2. ¿DÓNDE PODEMOS ENCONTRAR A JESÚS?
Como hemos dicho, sus huellas se esparcen por todos los
rincones de nuestra vida: los exteriores sociales y los interiores
personales. Pero, ¿encontramos en algún sitio una imagen concreta,
asequible y veraz de su persona? Los textos del Nuevo Testamento, en
especial los evangelios, nos ofrecen esta imagen. En ellos se nos
presenta la figura de Jesús. No en forma de reportaje periodístico,
ni como una crónica histórica que apunte cada paso y cada lugar,
cada día y cada acción, sino como testimonio de aquellos que
habiendo compartido vida con él, recogen los recuerdos e
impresiones, las palabras y las acciones que hicieron imborrable su
persona, y los ordenan intentando mostrar su lógica y su sentido a
partir del final, cuando ya está todo dicho y hecho. Tenemos allí
el testimonio de quienes no sólo fueron fríos espectadores de
hechos vistos en su exterioridad, sino el de los elegidos por Jesús
para conocer el corazón de su vida, sus intenciones y su misión, y
compartirla. Son éstos los que contaron, los que tras su muerte
pusieron en circulación la historia de Jesús. Conociendo los hechos
y el espíritu que los habitaba, los narraron según su propio
carácter, perspectiva y situación. Así, poco a poco, la figura de
Jesús fue apareciendo con múltiples retratos como podemos apreciar
en los relatos de los cuatro evangelistas.

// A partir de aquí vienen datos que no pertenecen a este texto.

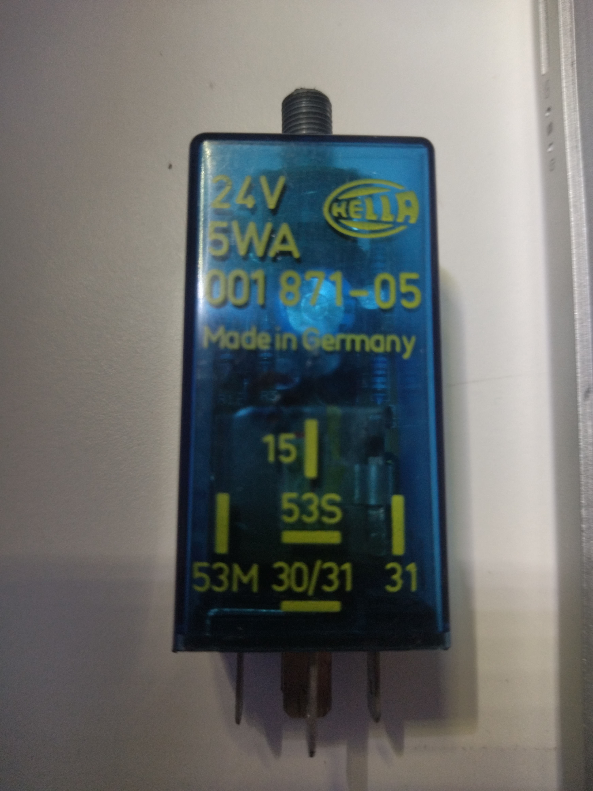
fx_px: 617
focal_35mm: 27
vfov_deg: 65.3
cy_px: 396
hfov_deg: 51.4
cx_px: 296
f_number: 1.79
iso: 141
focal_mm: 4.74
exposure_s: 1/33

Algunos han puesto en duda la verdad histórica de estos
relatos debido a que a veces parecen excesivos en sus afirmaciones,
increíbles en sus narraciones, contradictorios entre sí o demasiado
adaptados a la vida de las comunidades posteriores. Incluso han
llegado a hablar de la vida de Jesús como un invento total, pero una
y otra vez en los especialistas vuelve a aparecer la confianza en la
veracidad global de los evangelios. No aquella credulidad
fundamentalista de los que se encierran en sus prejuicios sin querer
escuchar las críticas, sino la de quien acepta los retos y
provocaciones, y busca más hondo. Si a lo largo de los dos últimos
siglos se ha puesto en duda casi todo de la vida de Jesús, hoy los
mismos investigadores miran con una confianza renovada. Podemos
descubrir -nos dicen- la figura histórica de Jesús en esos textos,
aunque haya que aceptar que presentan una historia envuelta en la fe
de los que le siguieron. A los que vieron, oyeron y tocaron no les
importó añadir datos, transformar alguno de ellos, recomponer
situaciones para expresar la verdad honda de lo que habían vivido,
para ofrecer una imagen exterior de lo que sucedía en el interior de
Jesús y de sus relaciones, para dejar constancia de lo que ellos
habían comprendido: que en Jesús Dios mismo había visitado la
historia de los hombres.
Dos datos nos invitan a la confianza global en la
fidelidad de estos relatos a la historia de Jesús. El primero es la
investigación histórica de los últimos siglos. De ningún otro
texto religioso se han puesto en duda con críticas tan radicales la
verdad de su protagonista y, sin embargo, la misma investigación
reconoce la fuerza con que se sostiene y se levanta frente a toda
crítica la figura de Jesús allí presentada. Para ello, eso sí, ha
de rechazarse una lectura fundamentalista que pretendiera que cada
afirmación evangélica corresponda a un dato históricamente
concreto de la vida de Jesús. Quizá podamos decir que los que han
dado por muerto el texto evangélico como ámbito de conocimiento
histórico, le han visto recobrar la vida al paso de una generación.
El segundo es que hoy podemos encontrar testigos que nos dicen con su
vida que el Jesús de los evangelios es real. Testigos que son
capaces de entregar la vida entera para dejarse habitar por el Jesús
allí ofrecido y que así hacen presentes sus sentimientos y
palabras, sus gestos y su misión. Ellos, como Andrés a su hermano,
nos dicen: “Hemos encontrado...” (Jn 1,41). Y nosotros, como
ellos, podemos acercarnos y ver pasar su figura de lejos o de cerca,
actualizándola y confiándonos a ella.
Jesús acepta ser sólo una figura histórica que nos
ayuda a pensar nuestra humanidad, pero busca ser un hermano, un amigo
con el que descubramos el gran misterio de la vida que no es sino el
amor de carne y hueso, de barro y Espíritu de Dios para con
nosotros. Para ello se nos presenta como un hombre de la historia,
personaje pasado que aparece en la carne de las palabras evangélicas
que pueden ser hojeadas al ritmo de cada cual.